Borscht, bonita e gostosa


Sopa de cor e sabor intensos é prato muito antigo nas culturas eslavas que exploram a doçura rubra da beterraba

Sônia Machiavelli

Editora

O nome original é quase impronunciável para falantes do português: brsch. Na língua eslava, esta palavra significa beterraba. Raiz de importância expressiva na dieta dos povos eslavos , ela é ingrediente imprescindível na sopa que tem uma cor maravilhosa e um sabor intenso, levemente adocicado, com traços e perfumes advindos também de legumes diversos que aparecem como coadjuvantes na preparação. Entram, reunidos à beterraba, cenouras, aipo, cebolas, batatas e, em algumas receitas, até as folhas da beterraba. O caldo base é de carne, bem suculento, feito com pedaços de músculo que se cozinham lentamente. A mescla de temperos exibe em pequenas e precisas quantidades açúcar, sal, pimenta-do-reino e suco de limão. A manteiga e o creme de leite aveludam este prato que tem sutilezas em cada região onde é preparado. De cada uma ele ganha o nome como um adjetivo pátrio. Temos o borscht de Kvas, de Yalta, de Poltava, de Kiev, de Moscou e de muitos outros lugares. Mas todos são variações sobre o mesmo tema.

Como não há unanimidade a respeito do melhor borscht, e cada povo puxa a sardinha para o seu lado, é bom que se diga que até a sua matéria prima é tratada de forma diferente, de acordo com o chef que prepara o prato.

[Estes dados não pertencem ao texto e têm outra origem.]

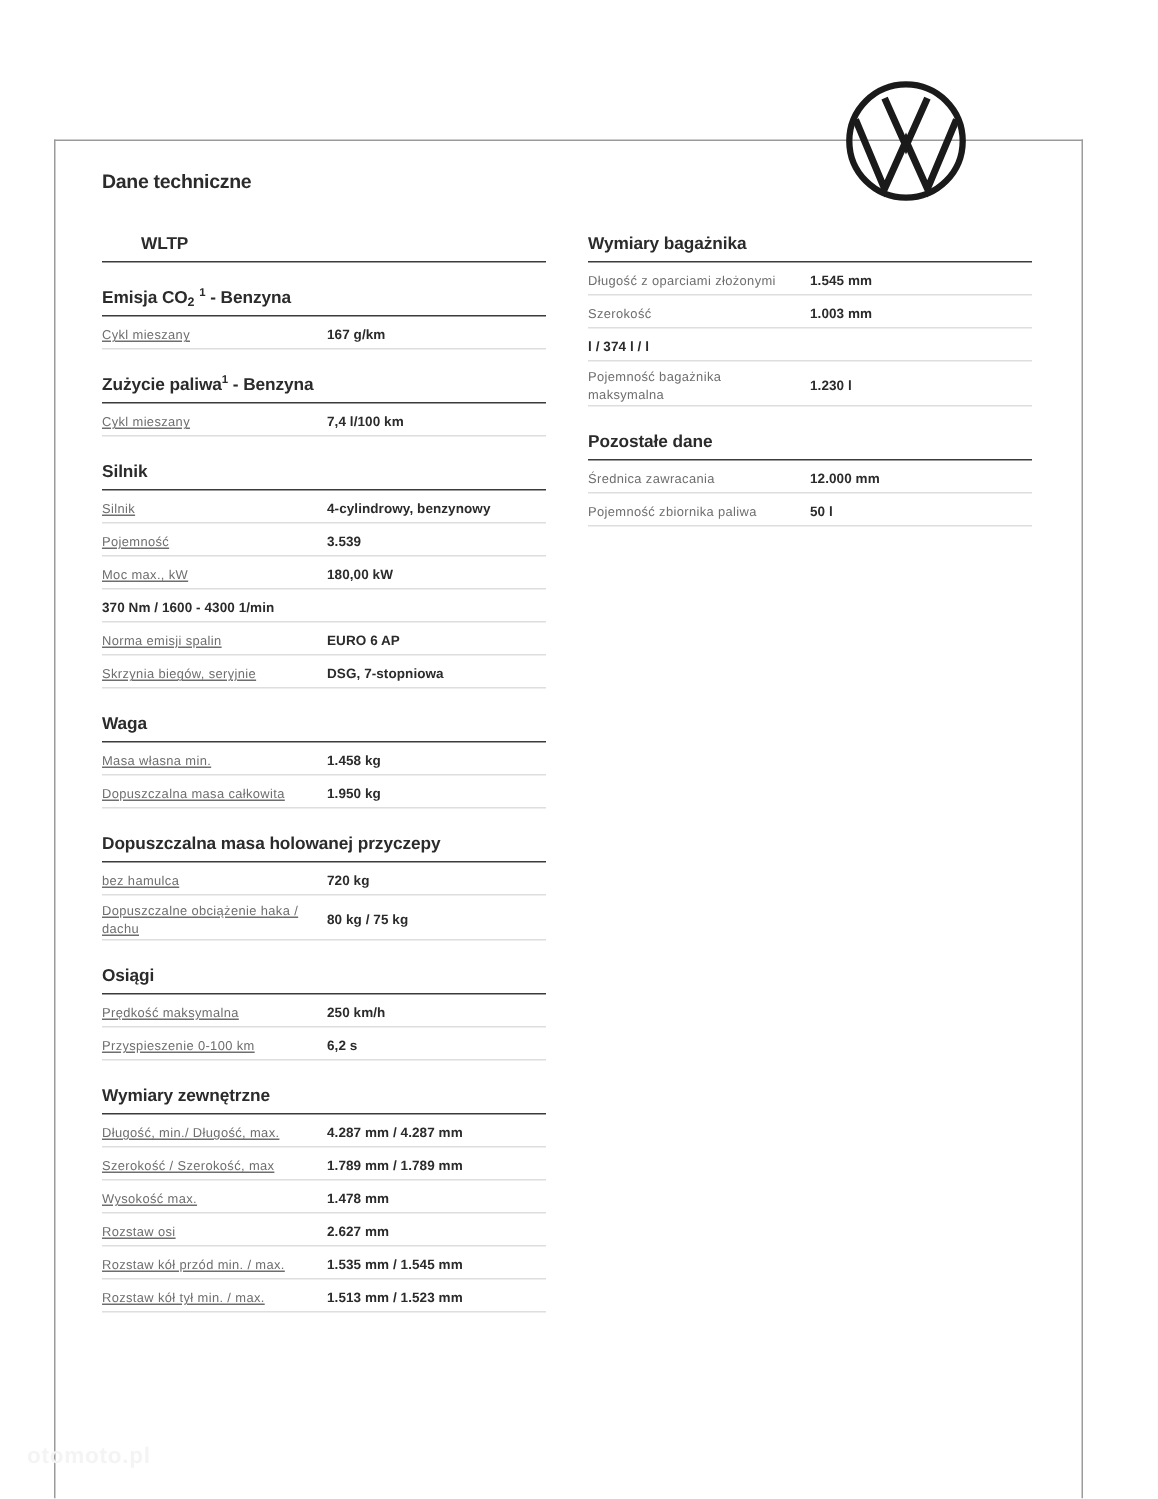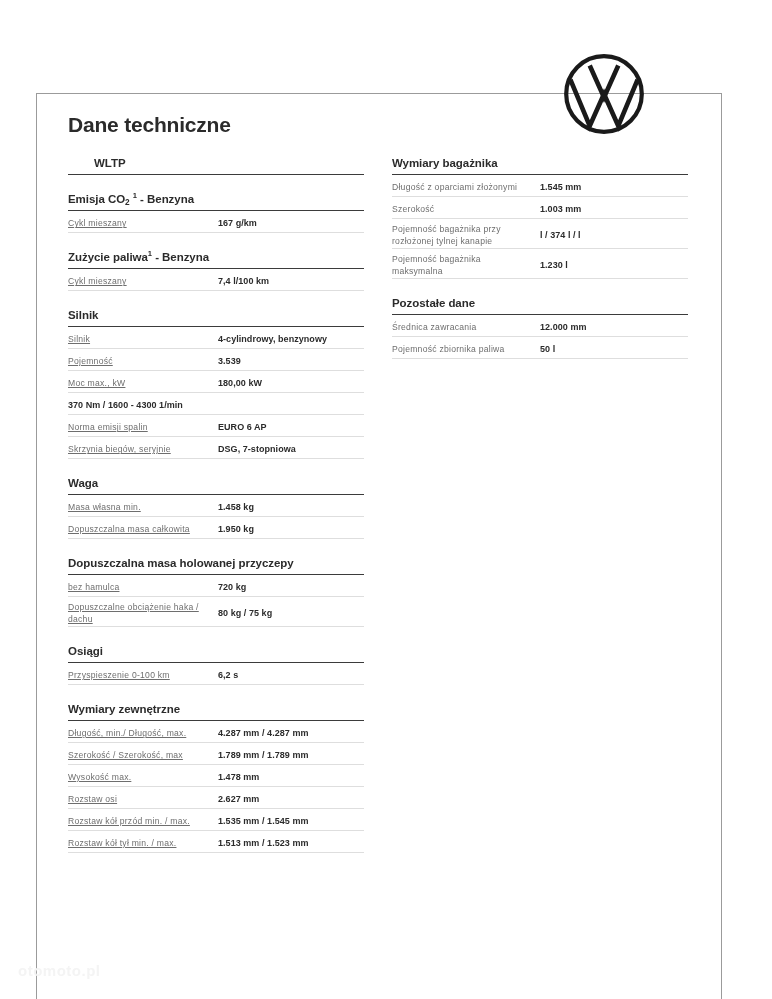--- a/index.html
+++ b/index.html
@@ -41,21 +41,21 @@
     width: 84px;
     height: 84px;
   }
   .logo svg { display: block; width: 84px; height: 84px; }
 
   
   .page-title {
     position: absolute;
     left: 68px;
     top: 113px;
-    font-size: 21px;
+    font-size: 13px;
     font-weight: bold;
     color: #2b2b2b;
     letter-spacing: -0.2px;
   }
 
   
   .col {
     position: absolute;
     top: 157px;
   }
@@ -238,20 +238,24 @@
             <div class="label">Dopuszczalne obciążenie haka / dachu</div>
             <div class="value">80 kg / 75 kg</div>
           </div>
         </div>
       </div>
       <div class="section">
         <div class="section-title">Osiągi</div>
         <div class="section-rule"></div>
         <div class="rows">
           <div class="row">
+            <div class="label">Prędkość maksymalna</div>
+            <div class="value">250 km/h</div>
+          </div>
+          <div class="row">
             <div class="label">Przyspieszenie 0-100 km</div>
             <div class="value">6,2 s</div>
           </div>
         </div>
       </div>
       <div class="section">
         <div class="section-title">Wymiary zewnętrzne</div>
         <div class="section-rule"></div>
         <div class="rows">
           <div class="row">
@@ -288,21 +292,20 @@
         <div class="rows">
           <div class="row">
             <div class="label">Długość z oparciami złożonymi</div>
             <div class="value">1.545 mm</div>
           </div>
           <div class="row">
             <div class="label">Szerokość</div>
             <div class="value">1.003 mm</div>
           </div>
           <div class="row">
-            <div class="label">Pojemność bagażnika przy rozłożonej tylnej kanapie</div>
             <div class="value">l / 374 l / l</div>
           </div>
           <div class="row">
             <div class="label">Pojemność bagażnika maksymalna</div>
             <div class="value">1.230 l</div>
           </div>
         </div>
       </div>
       <div class="section">
         <div class="section-title">Pozostałe dane</div>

De forma geral, as beterrabas podem entrar na elaboração cozidas, assadas ou cruas. Assadas vão levar à sopa perfume e sabor mais intensos, dizem os especialistas. Cozidas ou raladas acabam perdendo um pouco de seus sucos. Mas nada tão significativo que impeça um cozinheiro de fazer um borscht de última hora quando não dispuser de pelo menos sessenta minutos, que é o tempo que levam as beterrabas no forno até ficarem tenras. Neste caso, elas devem ser embrulhadas uma a uma em papel alumínio.

Outro detalhe que pede explicação. Ouvimos e lemos com frequência que borscht é uma sopa que se toma fria. É verdade? Não inteiramente. Pode ser tomada fria no verão e quente no inverno. Se fria, os ingredientes tendem a diminuir em número, com ênfase na beterraba e na fluidez do caldo. Se quente, como é a nossa opção, os legumes podem ser vários e a textura é bem mais espessa. A sopa fria é herança cultural lituana e é encontrada até nos supermercados, em embalagem tetrapak, o que vem acontecendo também à sopa fria dos espanhóis, o gazpacho. A quente pede preparo mais cuidadoso, e na Rússia é quase uma instituição no inverno.

Para acompanhar uma ou outra, o ideal é um pedaço de pão preto, sob forma de torradas.

Ao modo de fazer, que tal? Reúna os ingredientes: beterrabas, cebolas, aipo, cenoura, batatas, manteiga, suco de limão, pimenta-do-reino, creme de leite. E o caldo de carne, claro. Refogue, junte o caldo, que pode ser feito com o concentrado, deixe ficar bem macio. Desligue a chama, espere amornar e bata no liquidificador. A sopa é antiquíssima, e quando não havia liquidificador era passada em peneira. Acerte o sal se necessário, volte ao fogo, deixe levantar fervura. Despeje na sopeira, coloque no meio o creme de leite e mexa com garfo para um efeito marmorizado. Está pronta para ir à mesa.